REPUBLIKA.CO.ID, JAKARTA -- Direktur The Community of Ideological Islamic Analyst (CIIA), Harits Abu Ulya mengatakan, pemerintahan Joko Widodo (Jokowi) harus mengambil langkah cerdas dan bijak dalam menyikapi aksi 2 Desember besok (212). Sebab aksi yang akan digelar di Monas, Jakarta, bukanlah kegiatan main-main.
Gelombong umat Islam bergerak merapat ke Jakarta karena dorongan akidah dan moral. Dengan berbagai cara mereka swamandiri bergerak arah Jakarta, mulai dari jalan kaki hingga naik kapal dan pesawat untuk menghindari langkah penghambatan. Gerakan ini dimotori kelas menengah yang secara ekonomi dan pendidikan cukup.

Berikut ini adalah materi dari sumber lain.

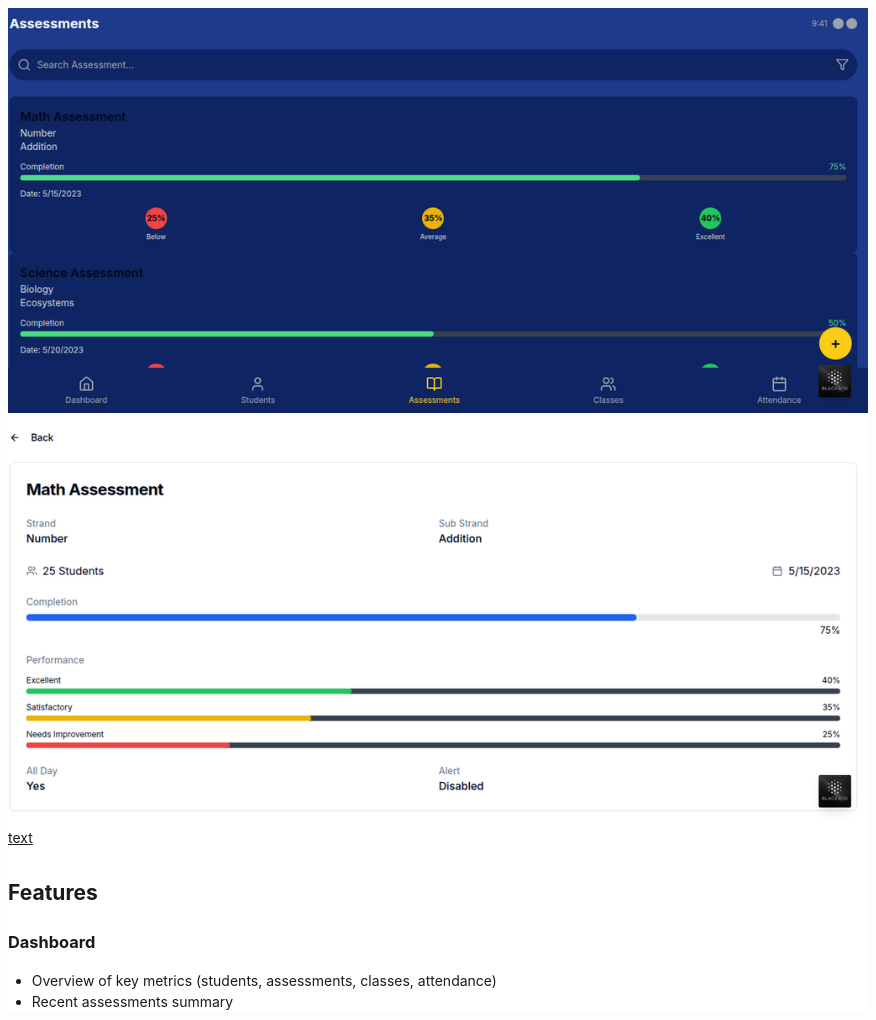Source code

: ![alt text](image-4.png)
![alt text](image-5.png)
[text](../../../..)
## Features

### Dashboard
- Overview of key metrics (students, assessments, classes, attendance)
- Recent assessments summary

Menurutnya, aksi superdamai 212 di Monas adalah jalan tengah. Namun, apabila rezim Jokowi baik melalui institusi Polri, kejaksaan, atau institusi terkait tidak bijak dan tidak peka untuk menangkap pesan substansial dari aksi ini maka potensial melahirkan situasi dan kondisi sosial politik yang kontraproduktif.

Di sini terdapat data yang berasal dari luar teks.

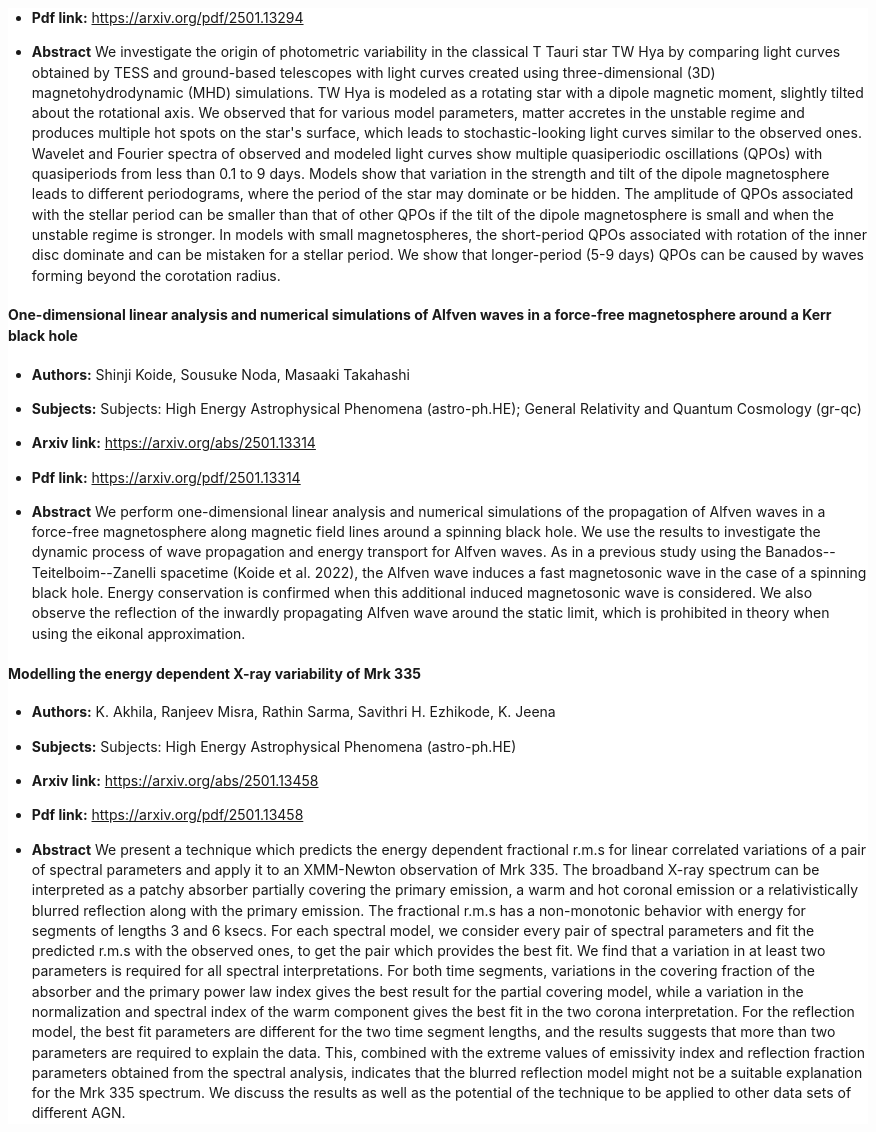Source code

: - **Pdf link:** https://arxiv.org/pdf/2501.13294

 - **Abstract**
 We investigate the origin of photometric variability in the classical T Tauri star TW Hya by comparing light curves obtained by TESS and ground-based telescopes with light curves created using three-dimensional (3D) magnetohydrodynamic (MHD) simulations. TW Hya is modeled as a rotating star with a dipole magnetic moment, slightly tilted about the rotational axis. We observed that for various model parameters, matter accretes in the unstable regime and produces multiple hot spots on the star's surface, which leads to stochastic-looking light curves similar to the observed ones. Wavelet and Fourier spectra of observed and modeled light curves show multiple quasiperiodic oscillations (QPOs) with quasiperiods from less than 0.1 to 9 days. Models show that variation in the strength and tilt of the dipole magnetosphere leads to different periodograms, where the period of the star may dominate or be hidden. The amplitude of QPOs associated with the stellar period can be smaller than that of other QPOs if the tilt of the dipole magnetosphere is small and when the unstable regime is stronger. In models with small magnetospheres, the short-period QPOs associated with rotation of the inner disc dominate and can be mistaken for a stellar period. We show that longer-period (5-9 days) QPOs can be caused by waves forming beyond the corotation radius.
#### One-dimensional linear analysis and numerical simulations of Alfven waves in a force-free magnetosphere around a Kerr black hole
 - **Authors:** Shinji Koide, Sousuke Noda, Masaaki Takahashi
 - **Subjects:** Subjects:
High Energy Astrophysical Phenomena (astro-ph.HE); General Relativity and Quantum Cosmology (gr-qc)
 - **Arxiv link:** https://arxiv.org/abs/2501.13314

 - **Pdf link:** https://arxiv.org/pdf/2501.13314

 - **Abstract**
 We perform one-dimensional linear analysis and numerical simulations of the propagation of Alfven waves in a force-free magnetosphere along magnetic field lines around a spinning black hole. We use the results to investigate the dynamic process of wave propagation and energy transport for Alfven waves. As in a previous study using the Banados--Teitelboim--Zanelli spacetime (Koide et al. 2022), the Alfven wave induces a fast magnetosonic wave in the case of a spinning black hole. Energy conservation is confirmed when this additional induced magnetosonic wave is considered. We also observe the reflection of the inwardly propagating Alfven wave around the static limit, which is prohibited in theory when using the eikonal approximation.
#### Modelling the energy dependent X-ray variability of Mrk 335
 - **Authors:** K. Akhila, Ranjeev Misra, Rathin Sarma, Savithri H. Ezhikode, K. Jeena
 - **Subjects:** Subjects:
High Energy Astrophysical Phenomena (astro-ph.HE)
 - **Arxiv link:** https://arxiv.org/abs/2501.13458

 - **Pdf link:** https://arxiv.org/pdf/2501.13458

 - **Abstract**
 We present a technique which predicts the energy dependent fractional r.m.s for linear correlated variations of a pair of spectral parameters and apply it to an XMM-Newton observation of Mrk 335. The broadband X-ray spectrum can be interpreted as a patchy absorber partially covering the primary emission, a warm and hot coronal emission or a relativistically blurred reflection along with the primary emission. The fractional r.m.s has a non-monotonic behavior with energy for segments of lengths 3 and 6 ksecs. For each spectral model, we consider every pair of spectral parameters and fit the predicted r.m.s with the observed ones, to get the pair which provides the best fit. We find that a variation in at least two parameters is required for all spectral interpretations. For both time segments, variations in the covering fraction of the absorber and the primary power law index gives the best result for the partial covering model, while a variation in the normalization and spectral index of the warm component gives the best fit in the two corona interpretation. For the reflection model, the best fit parameters are different for the two time segment lengths, and the results suggests that more than two parameters are required to explain the data. This, combined with the extreme values of emissivity index and reflection fraction parameters obtained from the spectral analysis, indicates that the blurred reflection model might not be a suitable explanation for the Mrk 335 spectrum. We discuss the results as well as the potential of the technique to be applied to other data sets of different AGN.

"Umat Islam bisa betul-betul tidak lagi percaya kepada institusi hukum, makin marah kepada rezim Jokowi," ujarnya, Kamis (1/12).
Harits melanjutkan, umat Islam dari kelas menengah sulit dibungkam dan dihentikan geliatnya. Umat bisa mencari jalan sendiri untuk menuntut keadilan dengan beragam ekspresi. "Mereka jauh-jauh datang ke Jakarta bukan karena ingin pindah shalat Jumat atau pindah doa atau istighasah. Substansinya adalah umat Islam menuntut keadilan," ujar pria yang juga merupakan pengamat terorisme itu.
Aksi 212 adalah aksi ke-3 oleh umat Islam. Aksi 212 menuntut keadilan atas tersangka kasus dugaan penistaan Alquran. Harits menyebut sejatinya rezim Jokowi tidak berkenan digelarnya kembali demo atau aksi serupa. Di satu sisi, pergerakan umat Islam seperti bola salju bergulir tidak bisa dihentikan.
Namun akhirnya disepakati aksi 212 dengan format aksi superdamai di gelar di Monas dengan banyak catatan (perjanjian). Menurutnya, format aksi superdamai yang akan digelar tidak boleh mereduksi atau melupakan substansi tuntutan. Di satu sisi, dia melihat ada upaya dari rezim Jokowi untuk membuat aksi 212 menjadi bias targetnya.
"Banyak opini demi kebinekaan, demi keutuhan NKRI dilekatkan pada agenda 212. Intinya terlihat ingin mengaburkan umat dari substansi masalahnya," ujarnya.